Tutorial for biologists and computer scientists: Context-Free Grammars
Introduction
- Stochastic context-free grammars are used to model RNA structure (to be covered in the next lecture)
- We will now look at context-free grammars, which do not have probabilities
- Introduced by Noam Chomsky in linguistics in the 1950s, also important in computer science (for example in compilers of programming languages)
What is a grammar
- Example: Set of rules $S\to aSb$, $S\to \epsilon$ (also written in a shorter form as $S\to aSb|\epsilon$)
- Two types of symbols: terminals (lowercase letters), nonterminals (uppercase letters)
- Rules rewrite a nonterminal into a string of terminals and nonterminals (can also be the empty string, denoted by $\epsilon$)
- The nonterminal S is the “start symbol”
Using a grammar to generate strings
- Start with the start nonterminal S
- At each step, rewrite the leftmost nonterminal according to one of the rules
- Stop when there are no nonterminals left
- Example: $S\to aSb \to aaSbb \to aaaSbbb \to aaaSbbb$ (the last step uses the rule $S\to \epsilon$)

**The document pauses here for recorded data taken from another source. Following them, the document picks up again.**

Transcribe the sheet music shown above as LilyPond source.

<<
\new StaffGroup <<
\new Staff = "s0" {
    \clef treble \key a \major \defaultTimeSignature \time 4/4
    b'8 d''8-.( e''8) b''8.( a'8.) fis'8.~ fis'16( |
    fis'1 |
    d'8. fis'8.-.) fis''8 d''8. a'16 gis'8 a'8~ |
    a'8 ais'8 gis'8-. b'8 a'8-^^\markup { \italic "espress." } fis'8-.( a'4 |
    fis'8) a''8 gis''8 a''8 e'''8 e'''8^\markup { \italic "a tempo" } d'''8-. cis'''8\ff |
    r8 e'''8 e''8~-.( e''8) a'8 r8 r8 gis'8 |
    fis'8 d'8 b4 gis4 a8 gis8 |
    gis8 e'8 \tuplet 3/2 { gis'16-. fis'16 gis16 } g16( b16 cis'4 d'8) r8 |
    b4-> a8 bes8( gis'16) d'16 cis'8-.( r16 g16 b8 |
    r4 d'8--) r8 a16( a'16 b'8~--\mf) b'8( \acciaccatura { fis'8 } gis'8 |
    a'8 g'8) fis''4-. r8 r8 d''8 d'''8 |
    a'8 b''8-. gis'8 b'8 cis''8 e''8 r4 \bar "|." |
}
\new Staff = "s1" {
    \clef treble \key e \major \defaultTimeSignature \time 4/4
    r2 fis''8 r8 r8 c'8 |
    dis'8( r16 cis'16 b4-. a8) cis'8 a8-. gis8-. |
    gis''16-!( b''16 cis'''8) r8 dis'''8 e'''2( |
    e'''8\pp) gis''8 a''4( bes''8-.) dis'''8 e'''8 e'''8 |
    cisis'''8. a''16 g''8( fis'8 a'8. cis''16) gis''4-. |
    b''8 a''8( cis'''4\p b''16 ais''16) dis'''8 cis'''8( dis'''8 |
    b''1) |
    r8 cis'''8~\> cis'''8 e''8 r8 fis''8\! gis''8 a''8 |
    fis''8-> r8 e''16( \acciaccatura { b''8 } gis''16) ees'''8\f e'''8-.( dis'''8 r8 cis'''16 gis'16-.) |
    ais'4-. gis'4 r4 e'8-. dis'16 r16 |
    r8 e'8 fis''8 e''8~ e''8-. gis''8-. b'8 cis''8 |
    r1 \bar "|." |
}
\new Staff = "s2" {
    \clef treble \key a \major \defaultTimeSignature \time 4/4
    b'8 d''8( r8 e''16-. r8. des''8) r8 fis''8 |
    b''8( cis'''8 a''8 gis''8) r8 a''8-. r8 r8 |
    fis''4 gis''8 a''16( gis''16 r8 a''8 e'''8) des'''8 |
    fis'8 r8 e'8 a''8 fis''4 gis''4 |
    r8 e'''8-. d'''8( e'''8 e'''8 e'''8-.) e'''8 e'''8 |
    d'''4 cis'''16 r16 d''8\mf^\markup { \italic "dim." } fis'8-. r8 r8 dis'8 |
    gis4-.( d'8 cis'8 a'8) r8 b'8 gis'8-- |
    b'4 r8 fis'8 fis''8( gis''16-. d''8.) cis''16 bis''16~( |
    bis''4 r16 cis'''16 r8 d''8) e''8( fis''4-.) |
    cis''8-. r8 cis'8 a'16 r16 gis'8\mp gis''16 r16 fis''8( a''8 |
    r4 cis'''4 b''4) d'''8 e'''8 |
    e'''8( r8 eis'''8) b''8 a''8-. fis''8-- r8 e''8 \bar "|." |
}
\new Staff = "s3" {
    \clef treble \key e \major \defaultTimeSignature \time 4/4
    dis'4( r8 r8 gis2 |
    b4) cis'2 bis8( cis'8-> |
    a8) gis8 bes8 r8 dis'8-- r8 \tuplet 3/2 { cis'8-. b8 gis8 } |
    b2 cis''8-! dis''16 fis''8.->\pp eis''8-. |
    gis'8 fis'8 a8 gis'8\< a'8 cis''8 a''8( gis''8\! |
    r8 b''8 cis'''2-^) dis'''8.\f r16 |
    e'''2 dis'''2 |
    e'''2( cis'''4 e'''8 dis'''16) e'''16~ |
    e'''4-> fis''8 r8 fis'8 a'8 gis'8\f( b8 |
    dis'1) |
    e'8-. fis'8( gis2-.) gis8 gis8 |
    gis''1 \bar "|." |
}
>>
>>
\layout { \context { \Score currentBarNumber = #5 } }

- What strings can this grammar generate?
- Of the form aa…abb…b with the same number of a’s and b’s (computer scientists write $a^kb^k$ for $k \ge 0$)
Exercises
- Construct a grammar for words of the form aa..abb..b where the number of a’s is equal to or greater than the number of b’s, $a^ib^j$ for $i\ge j$
- $S\to aSb | aS | \epsilon$
- Construct a grammar for words of the same type, where the number of a’s is greater than the number of b’s, i.e. $i>j$
- $S\to aSb | aT$, $T\to aT | \epsilon$ or $S\to aSb | aS | a$
- Construct a grammar for well-parenthesized expressions using parentheses (),[,]. For example, [()()([])] is well-parenthesized, but [(]) is not.
- $S\to SS| (S) | [S] | \epsilon$
- example of a derivation in this grammar: S->[S]->[SS]->[SSS]->[(S)SS]->[()SS]->[()(S)S]->[()()S]->[()()(S)]->[()()([S])]->[()()([])]
Parsing a string using a grammar
The task is to determine how a string could have been generated using the rules
- The grammar for well-parenthesized expressions helps us determine which parenthesis matches which: those that were generated in one step
- Similarly, in the next lecture we will have a grammar for RNA, which will generate paired nucleotides in one step
More exercises
- Construct a grammar for DNA palindromes, i.e. sequences that, when reversed and complemented, yield the same sequence, e.g. GATC
- $S\to gSc | cSg | aSt | tSa | \epsilon$
- RNA hairpins with an arbitrarily long paired part and 3 unpaired nucleotides in the middle
- $S\to gSc | cSg | aSu | uSa | aaa | aac | aag | aau | … | uuu$
- Harder example: Construct a grammar for words with the same number of a’s and b’s in any order
- $S\to \epsilon | aSbS | bSaS$
- how does it generate aababbba?
- why can it generate all such strings?